_EJERCICIO 1_
Copia del fragmento sobre el museo anatómico el pasaje que va de "Cada curso transcurrido" a "Museo Anatómico Veterinario.", ambos incluidos.
_EJERCICIO 2_
Responde según el fragmento sobre el museo anatómico:
(a) ¿En qué año se inauguró la Facultad de Veterinaria de Murcia?
(b) ¿En qué año se inauguró el nuevo edificio de la Facultad de Veterinaria?
(c) ¿En qué año se implantaron las técnicas de plastinación en el laboratorio de Anatomía?

Los primeros profesores que se ocuparon de las enseñanzas de Anatomía Veterinaria en la Facultad de Murcia tuvieron siempre un objetivo primordial: que sus alumnos dispusieran en todo momento de un material anatómico de calidad, abundante e idóneo para el correcto aprendizaje de la disciplina. Esta preocupación fue transmitida a los nuevos profesores que se incorporaron progresivamente y al técnico de laboratorio, que desde 1985 contribuía al funcionamiento de la Unidad Docente. Por ello, el mismo año que se inauguró la Facultad de Veterinaria de Murcia (1982) se prepararon numerosas piezas óseas aisladas, y otras que permitieron el ensamblaje de esqueletos completos.

Cada curso transcurrido se incrementaba notablemente el número de preparaciones, ya no sólo óseas sino también de ligamentos y tendones (preparaciones deshidratadas). Todo ello motivó que en la sala de disección del nuevo edificio de la Facultad de Veterinaria (inaugurado en 1990), se habilitara un lugar específico con cajoneras y estanterías de cristal para albergar dichas piezas y permitir la exposición de algunas de ellas. Podemos afirmar que ese lugar fue, sin duda, el embrión de lo que hoy día es el Museo Anatómico Veterinario.

Sin embargo, el embrión creció muy deprisa, pues las instalaciones del nuevo edificio, con espacios y medios más adecuados, favorecían la producción constante de material para prácticas en mayor cantidad y mejor calidad. A ello contribuyó de manera especial, la preservación de órganos y disecciones mediante las técnicas de plastinación, implantadas en el laboratorio de Anatomía en 1992. En definitiva, la enorme cantidad de material anatómico elaborado mediante diferentes técnicas dejó pequeña la recién estrenada sala de disección y, por supuesto, la pequeña zona destinada ubicar el museo.

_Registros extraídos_

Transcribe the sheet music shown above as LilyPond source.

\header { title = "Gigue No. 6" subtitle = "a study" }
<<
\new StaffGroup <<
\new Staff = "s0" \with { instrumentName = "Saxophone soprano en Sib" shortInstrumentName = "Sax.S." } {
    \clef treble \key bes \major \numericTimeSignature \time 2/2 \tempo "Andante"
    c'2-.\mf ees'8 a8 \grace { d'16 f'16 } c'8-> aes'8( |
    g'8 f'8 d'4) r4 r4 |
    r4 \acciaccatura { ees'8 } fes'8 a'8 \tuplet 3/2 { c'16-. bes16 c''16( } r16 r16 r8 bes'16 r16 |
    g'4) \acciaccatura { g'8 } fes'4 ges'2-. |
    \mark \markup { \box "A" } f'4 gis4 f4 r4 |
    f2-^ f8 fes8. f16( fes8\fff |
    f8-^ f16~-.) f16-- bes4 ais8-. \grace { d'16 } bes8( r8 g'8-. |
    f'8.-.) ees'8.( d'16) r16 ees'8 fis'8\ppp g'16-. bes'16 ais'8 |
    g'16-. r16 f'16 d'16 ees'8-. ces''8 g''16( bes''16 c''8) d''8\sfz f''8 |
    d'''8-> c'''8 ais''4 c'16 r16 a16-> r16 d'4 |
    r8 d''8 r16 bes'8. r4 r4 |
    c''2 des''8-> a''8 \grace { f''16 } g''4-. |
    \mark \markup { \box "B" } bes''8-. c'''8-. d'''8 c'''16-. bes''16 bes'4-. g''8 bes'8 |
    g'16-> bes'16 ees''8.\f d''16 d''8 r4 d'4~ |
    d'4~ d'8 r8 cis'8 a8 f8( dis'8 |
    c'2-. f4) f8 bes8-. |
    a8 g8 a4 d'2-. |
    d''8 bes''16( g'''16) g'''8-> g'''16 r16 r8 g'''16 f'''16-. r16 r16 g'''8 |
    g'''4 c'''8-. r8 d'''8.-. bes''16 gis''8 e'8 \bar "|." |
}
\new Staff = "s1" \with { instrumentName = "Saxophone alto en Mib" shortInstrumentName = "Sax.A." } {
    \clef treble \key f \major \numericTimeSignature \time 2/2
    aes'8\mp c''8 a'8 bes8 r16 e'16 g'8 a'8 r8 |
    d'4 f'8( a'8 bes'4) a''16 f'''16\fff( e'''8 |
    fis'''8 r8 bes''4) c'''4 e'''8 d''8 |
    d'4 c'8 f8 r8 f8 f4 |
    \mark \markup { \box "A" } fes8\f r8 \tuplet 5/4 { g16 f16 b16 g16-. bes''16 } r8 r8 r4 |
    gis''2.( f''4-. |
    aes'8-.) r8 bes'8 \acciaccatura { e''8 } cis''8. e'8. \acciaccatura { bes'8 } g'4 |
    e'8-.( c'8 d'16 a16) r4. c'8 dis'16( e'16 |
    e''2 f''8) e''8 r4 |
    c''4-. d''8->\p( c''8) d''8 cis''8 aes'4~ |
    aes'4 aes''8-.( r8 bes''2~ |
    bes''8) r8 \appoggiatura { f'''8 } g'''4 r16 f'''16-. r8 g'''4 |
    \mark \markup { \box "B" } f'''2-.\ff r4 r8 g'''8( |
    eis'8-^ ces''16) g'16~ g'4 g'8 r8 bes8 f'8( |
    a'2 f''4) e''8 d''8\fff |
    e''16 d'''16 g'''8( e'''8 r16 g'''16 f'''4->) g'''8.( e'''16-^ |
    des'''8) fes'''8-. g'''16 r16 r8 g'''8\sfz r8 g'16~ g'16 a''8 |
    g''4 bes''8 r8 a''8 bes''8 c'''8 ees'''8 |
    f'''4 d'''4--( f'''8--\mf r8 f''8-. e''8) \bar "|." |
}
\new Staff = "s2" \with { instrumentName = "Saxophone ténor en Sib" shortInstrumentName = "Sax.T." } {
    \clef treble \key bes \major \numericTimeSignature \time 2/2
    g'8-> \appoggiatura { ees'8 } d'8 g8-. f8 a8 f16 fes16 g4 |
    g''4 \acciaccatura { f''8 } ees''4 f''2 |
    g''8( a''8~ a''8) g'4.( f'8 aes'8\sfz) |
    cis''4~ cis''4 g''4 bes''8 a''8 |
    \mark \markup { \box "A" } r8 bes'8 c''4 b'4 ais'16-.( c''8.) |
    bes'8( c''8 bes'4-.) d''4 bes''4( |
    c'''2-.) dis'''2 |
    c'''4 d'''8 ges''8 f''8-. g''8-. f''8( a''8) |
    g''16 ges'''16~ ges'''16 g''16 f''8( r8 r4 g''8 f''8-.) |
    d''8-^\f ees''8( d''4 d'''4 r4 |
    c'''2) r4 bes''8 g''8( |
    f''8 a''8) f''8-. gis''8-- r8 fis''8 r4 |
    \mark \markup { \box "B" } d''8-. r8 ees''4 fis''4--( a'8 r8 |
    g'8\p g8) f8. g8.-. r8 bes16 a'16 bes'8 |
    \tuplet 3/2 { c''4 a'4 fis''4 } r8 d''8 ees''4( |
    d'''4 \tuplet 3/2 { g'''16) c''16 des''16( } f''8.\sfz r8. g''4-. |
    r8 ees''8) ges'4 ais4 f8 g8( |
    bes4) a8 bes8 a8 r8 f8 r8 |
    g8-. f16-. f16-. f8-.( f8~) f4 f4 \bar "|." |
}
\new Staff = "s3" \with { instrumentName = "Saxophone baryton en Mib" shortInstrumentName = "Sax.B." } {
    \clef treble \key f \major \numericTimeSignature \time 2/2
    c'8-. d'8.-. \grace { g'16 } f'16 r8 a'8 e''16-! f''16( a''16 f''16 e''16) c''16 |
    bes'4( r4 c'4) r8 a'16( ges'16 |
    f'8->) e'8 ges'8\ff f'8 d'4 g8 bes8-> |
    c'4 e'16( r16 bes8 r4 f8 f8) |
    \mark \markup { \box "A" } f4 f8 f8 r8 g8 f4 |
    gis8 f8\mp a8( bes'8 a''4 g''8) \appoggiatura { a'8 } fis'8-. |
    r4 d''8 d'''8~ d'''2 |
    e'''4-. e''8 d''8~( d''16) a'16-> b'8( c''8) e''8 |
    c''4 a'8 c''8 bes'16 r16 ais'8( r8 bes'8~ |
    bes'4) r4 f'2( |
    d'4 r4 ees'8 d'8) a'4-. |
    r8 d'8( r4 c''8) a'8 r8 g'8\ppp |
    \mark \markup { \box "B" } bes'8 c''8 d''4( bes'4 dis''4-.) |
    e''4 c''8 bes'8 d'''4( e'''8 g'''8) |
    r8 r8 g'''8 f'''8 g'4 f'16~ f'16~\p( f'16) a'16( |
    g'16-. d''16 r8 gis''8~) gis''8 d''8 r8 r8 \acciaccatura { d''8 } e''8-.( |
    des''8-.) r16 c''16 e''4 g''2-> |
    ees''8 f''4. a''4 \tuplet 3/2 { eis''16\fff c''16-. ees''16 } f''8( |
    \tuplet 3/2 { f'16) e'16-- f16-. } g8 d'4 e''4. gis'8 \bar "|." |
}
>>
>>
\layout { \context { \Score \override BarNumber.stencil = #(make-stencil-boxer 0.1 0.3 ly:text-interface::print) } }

_RESPUESTA ESCRITA 1_
Cada curso transcurrido se incrementaba notablemente el número de preparaciones, ya no sólo óseas sino también de ligamentos y tendones (preparaciones deshidratadas). Todo ello motivó que en la sala de disección del nuevo edificio de la Facultad de Veterinaria (inaugurado en 1990), se habilitara un lugar específico con cajoneras y estanterías de cristal para albergar dichas piezas y permitir la exposición de algunas de ellas. Podemos afirmar que ese lugar fue, sin duda, el embrión de lo que hoy día es el Museo Anatómico Veterinario.

_RESPUESTA ESCRITA 2_
(a) En 1982.
(b) En 1990.
(c) En 1992.